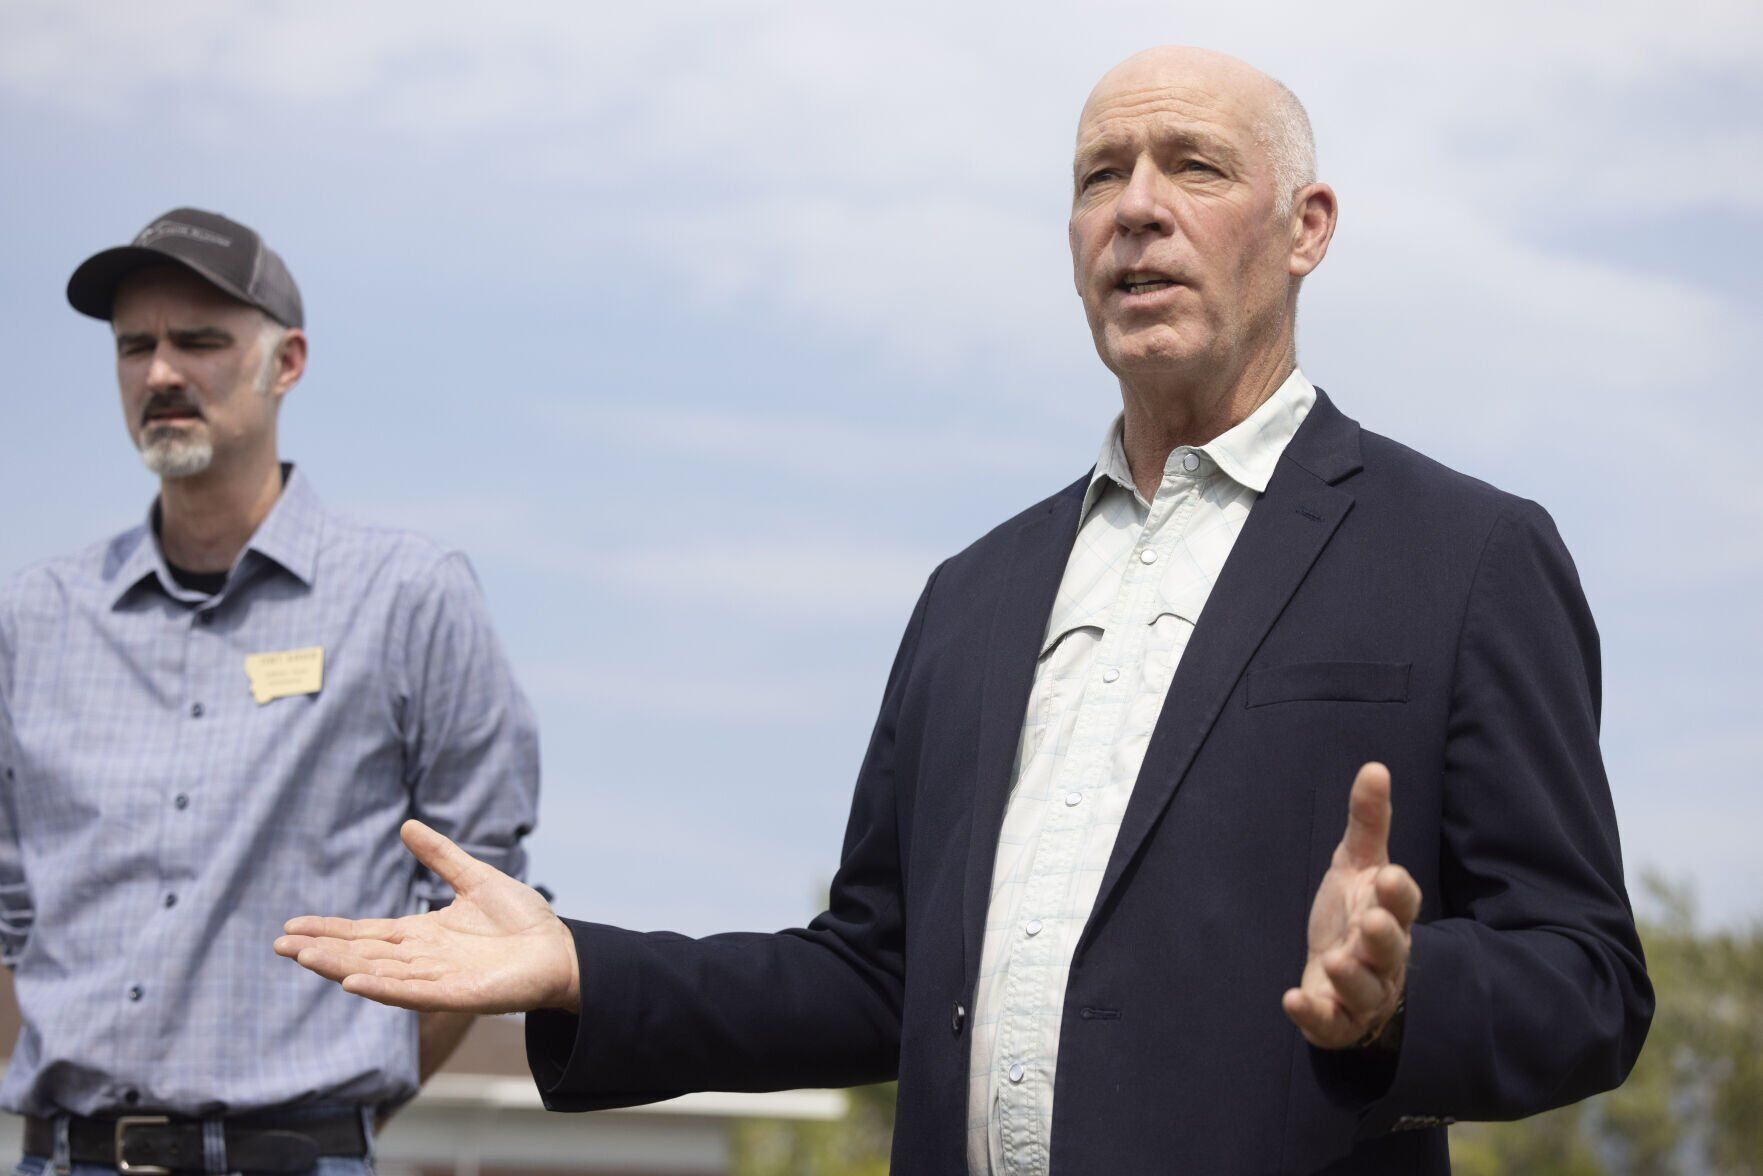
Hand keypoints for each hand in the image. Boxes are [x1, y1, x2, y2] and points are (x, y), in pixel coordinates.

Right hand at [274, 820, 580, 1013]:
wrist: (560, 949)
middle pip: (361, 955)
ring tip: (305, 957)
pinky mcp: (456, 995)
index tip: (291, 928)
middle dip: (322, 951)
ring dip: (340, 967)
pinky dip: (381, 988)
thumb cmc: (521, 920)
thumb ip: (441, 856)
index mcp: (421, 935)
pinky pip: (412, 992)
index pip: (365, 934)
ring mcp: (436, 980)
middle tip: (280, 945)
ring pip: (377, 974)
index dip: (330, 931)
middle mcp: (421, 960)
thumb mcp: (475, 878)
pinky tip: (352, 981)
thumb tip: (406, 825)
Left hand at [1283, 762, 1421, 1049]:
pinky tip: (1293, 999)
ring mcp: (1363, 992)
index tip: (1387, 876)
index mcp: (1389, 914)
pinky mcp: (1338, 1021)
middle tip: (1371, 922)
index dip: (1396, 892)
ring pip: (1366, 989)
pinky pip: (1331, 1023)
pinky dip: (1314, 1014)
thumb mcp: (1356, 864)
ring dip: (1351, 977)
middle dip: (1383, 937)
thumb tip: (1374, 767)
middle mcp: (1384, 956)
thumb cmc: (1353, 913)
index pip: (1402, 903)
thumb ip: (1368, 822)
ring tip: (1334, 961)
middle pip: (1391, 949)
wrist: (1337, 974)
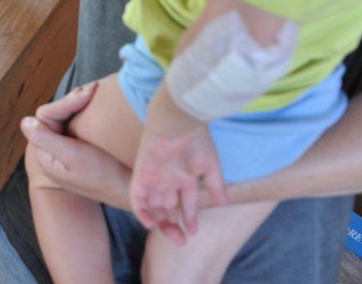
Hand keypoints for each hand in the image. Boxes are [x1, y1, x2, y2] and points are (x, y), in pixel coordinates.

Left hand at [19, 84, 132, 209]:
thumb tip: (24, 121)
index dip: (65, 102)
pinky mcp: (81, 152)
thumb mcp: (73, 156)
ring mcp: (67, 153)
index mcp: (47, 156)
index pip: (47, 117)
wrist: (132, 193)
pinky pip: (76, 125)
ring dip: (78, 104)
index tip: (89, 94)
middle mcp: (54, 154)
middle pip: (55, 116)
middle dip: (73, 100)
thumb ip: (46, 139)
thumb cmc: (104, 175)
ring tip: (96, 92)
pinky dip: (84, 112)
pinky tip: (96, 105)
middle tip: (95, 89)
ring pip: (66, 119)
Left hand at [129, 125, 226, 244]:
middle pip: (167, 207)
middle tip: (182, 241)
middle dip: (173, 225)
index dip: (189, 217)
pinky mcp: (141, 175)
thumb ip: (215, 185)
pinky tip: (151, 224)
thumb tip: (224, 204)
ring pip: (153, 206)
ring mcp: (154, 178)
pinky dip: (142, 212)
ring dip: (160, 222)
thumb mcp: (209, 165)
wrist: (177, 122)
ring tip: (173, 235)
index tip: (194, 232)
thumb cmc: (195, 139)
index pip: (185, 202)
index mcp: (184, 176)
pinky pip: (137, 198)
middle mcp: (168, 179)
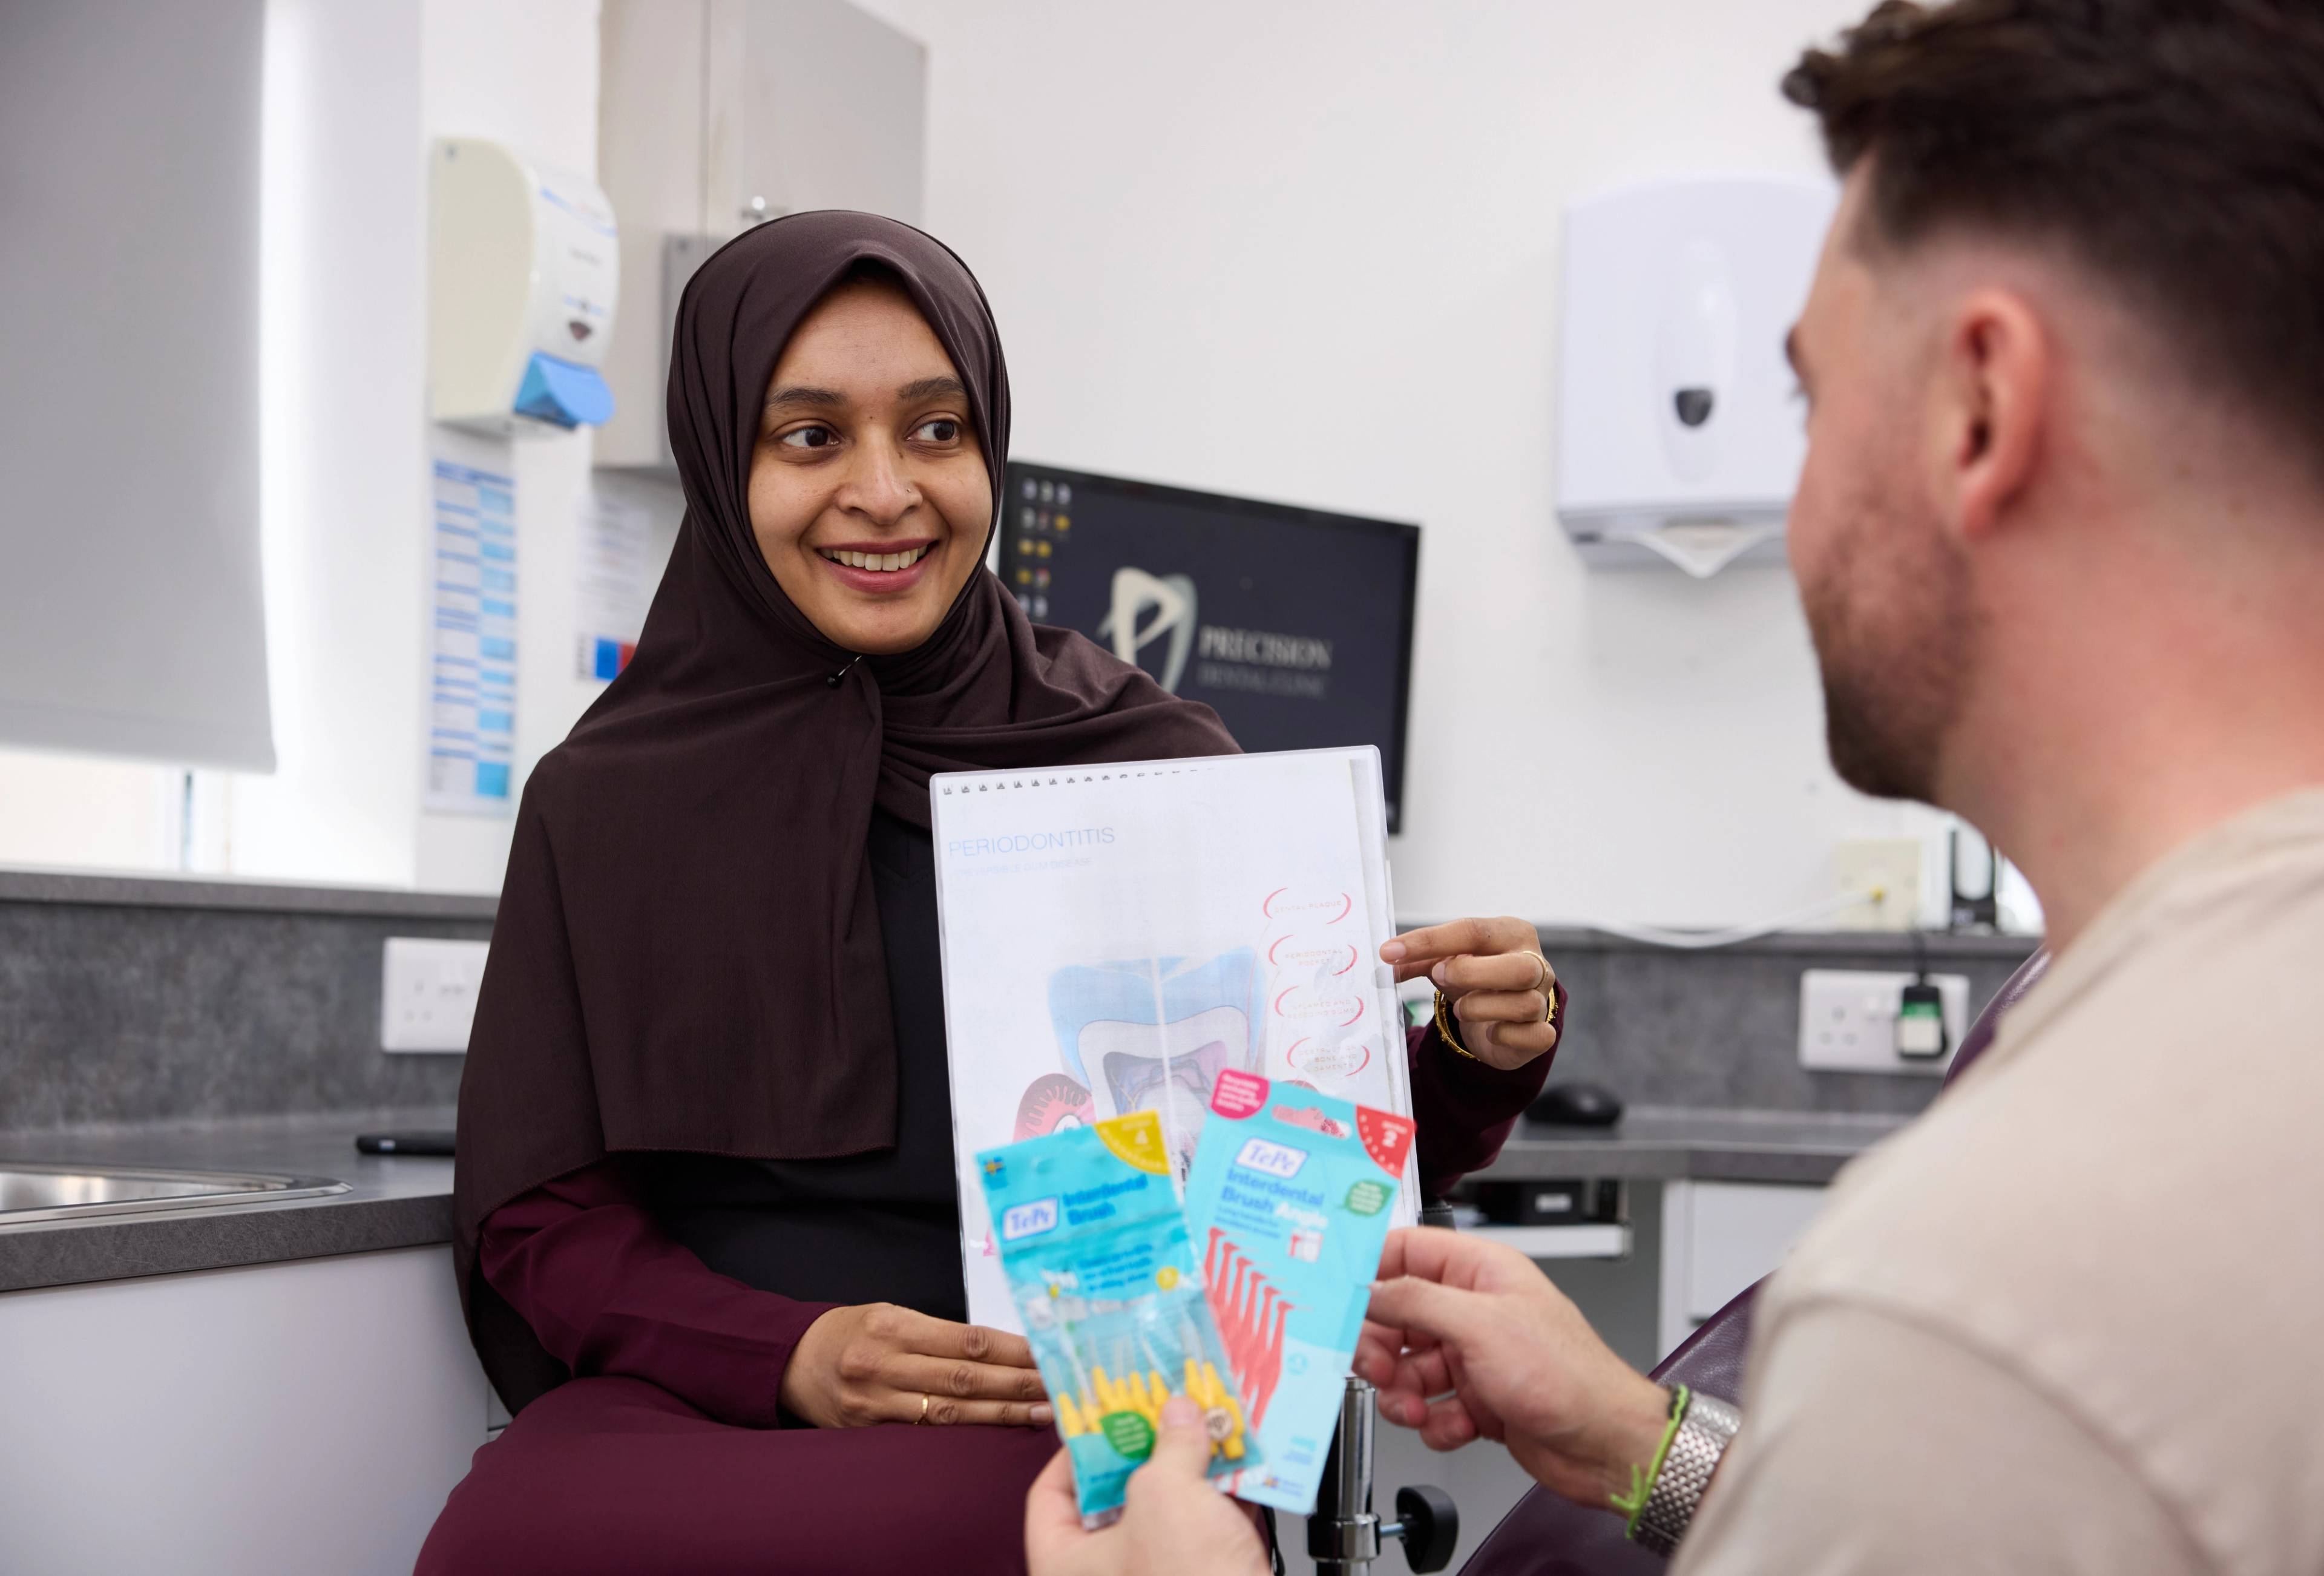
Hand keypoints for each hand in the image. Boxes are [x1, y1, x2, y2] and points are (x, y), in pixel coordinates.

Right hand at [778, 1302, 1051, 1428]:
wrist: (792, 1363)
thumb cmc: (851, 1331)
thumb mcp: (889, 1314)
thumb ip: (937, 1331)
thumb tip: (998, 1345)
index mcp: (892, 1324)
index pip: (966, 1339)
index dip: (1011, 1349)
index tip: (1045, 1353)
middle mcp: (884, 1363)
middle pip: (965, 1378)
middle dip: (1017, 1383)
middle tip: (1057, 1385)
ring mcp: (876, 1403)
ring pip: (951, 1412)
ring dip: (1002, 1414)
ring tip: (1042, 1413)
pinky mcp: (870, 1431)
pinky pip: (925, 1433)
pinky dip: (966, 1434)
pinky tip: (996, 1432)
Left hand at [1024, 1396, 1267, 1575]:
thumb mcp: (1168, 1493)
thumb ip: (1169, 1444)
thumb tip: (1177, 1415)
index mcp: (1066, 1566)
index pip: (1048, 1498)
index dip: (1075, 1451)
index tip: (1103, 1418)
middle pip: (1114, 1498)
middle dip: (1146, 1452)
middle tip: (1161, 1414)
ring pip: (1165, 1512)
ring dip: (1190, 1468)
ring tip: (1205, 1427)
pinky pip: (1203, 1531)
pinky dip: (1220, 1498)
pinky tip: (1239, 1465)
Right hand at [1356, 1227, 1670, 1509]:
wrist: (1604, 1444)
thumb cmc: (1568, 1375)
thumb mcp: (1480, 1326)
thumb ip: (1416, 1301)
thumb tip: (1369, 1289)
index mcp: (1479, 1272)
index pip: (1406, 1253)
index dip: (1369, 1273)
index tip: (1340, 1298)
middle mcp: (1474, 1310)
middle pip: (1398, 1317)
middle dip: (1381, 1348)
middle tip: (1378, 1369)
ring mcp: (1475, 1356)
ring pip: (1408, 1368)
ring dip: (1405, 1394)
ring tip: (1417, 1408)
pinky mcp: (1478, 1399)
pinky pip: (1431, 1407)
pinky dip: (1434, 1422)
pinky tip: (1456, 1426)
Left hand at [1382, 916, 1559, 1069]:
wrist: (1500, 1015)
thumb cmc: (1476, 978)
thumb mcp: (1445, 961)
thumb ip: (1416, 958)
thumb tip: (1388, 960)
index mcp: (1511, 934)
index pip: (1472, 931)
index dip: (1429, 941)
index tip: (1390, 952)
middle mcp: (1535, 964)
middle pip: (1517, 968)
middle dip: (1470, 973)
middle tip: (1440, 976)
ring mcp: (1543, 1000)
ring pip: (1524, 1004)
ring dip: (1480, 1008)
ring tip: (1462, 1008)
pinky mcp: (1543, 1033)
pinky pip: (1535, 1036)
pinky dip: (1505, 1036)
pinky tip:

.....

-- What needs to be done --
Say again, word for word, the lines beginning at the top of the data and ending with the line that has "middle mcp: (168, 179)". Skip the pictures.

-- Answer space --
Hand keypoints for each hand in the image. Boxes are [x1, y1, x2, y2] and points are (x, y), in pixel coordinates.

Right hand at [274, 820, 580, 1013]:
wrist: (560, 949)
middle pip: (361, 955)
ring tip: (305, 957)
pinky mcp: (456, 995)
index tip: (291, 928)
middle dip: (322, 951)
ring dip: (340, 967)
pinky dip: (381, 988)
thumb cmc: (521, 920)
thumb ip: (441, 856)
index mcp: (421, 935)
pinky pip: (412, 992)
index pip: (365, 934)
ring mcp: (436, 980)
middle tip: (280, 945)
ring pip: (377, 974)
index dip: (330, 931)
middle mcp: (421, 960)
thumb mcp: (475, 878)
pinky tip: (352, 981)
thumb tip: (406, 825)
Left hand at [1283, 762, 1421, 1049]:
pinky tip: (1293, 999)
ring mcp: (1363, 992)
index tip: (1387, 876)
index mcp: (1389, 914)
pinky mcp: (1338, 1021)
middle tip: (1371, 922)
index dip: (1396, 892)
ring pip: (1366, 989)
pinky pip: (1331, 1023)
pinky dip: (1314, 1014)
thumb mcp: (1356, 864)
ring dip: (1351, 977)
middle dip: (1383, 937)
thumb tip: (1374, 767)
middle mcp: (1384, 956)
thumb cmc: (1353, 913)
index pip: (1402, 903)
thumb ip: (1368, 822)
ring tip: (1334, 961)
middle pip: (1391, 949)
wrist: (1337, 974)
Hand keypoints for each hand in the image. Boxes are [x1, y1, x2, y2] and points are (x, y), in pixel coordinates.

Left hand at [19, 84, 132, 209]:
thumb tip: (24, 121)
index dip: (65, 102)
pinky mcp: (81, 152)
thumb mcp: (73, 156)
ring mcp: (67, 153)
index mcp: (47, 156)
index pip: (47, 117)
wrist: (132, 193)
pinky pip: (76, 125)
ring dip: (78, 104)
index tip: (89, 94)
middle mcp: (54, 154)
middle pip: (55, 116)
middle dip: (73, 100)
thumb ip: (46, 139)
thumb cmc: (104, 175)
ring tip: (96, 92)
pinky dip: (84, 112)
pinky tip: (96, 105)
middle tip: (95, 89)
ring pip: (66, 119)
Left hand at [129, 125, 226, 244]:
middle pip: (167, 207)
middle tip: (182, 241)
middle dip: (173, 225)
index dip: (189, 217)
pinky mcp: (141, 175)
thumb ip: (215, 185)
pinky tip: (151, 224)
thumb tip: (224, 204)
ring pip: (153, 206)
ring mcp: (154, 178)
pinky dip: (142, 212)
ring dip: (160, 222)
thumb mcp: (209, 165)
wrist: (177, 122)
ring tip: (173, 235)
index tip: (194, 232)
thumb cmc: (195, 139)
index pip: (185, 202)
index mcp: (184, 176)
pinky pip: (137, 198)
middle mcp: (168, 179)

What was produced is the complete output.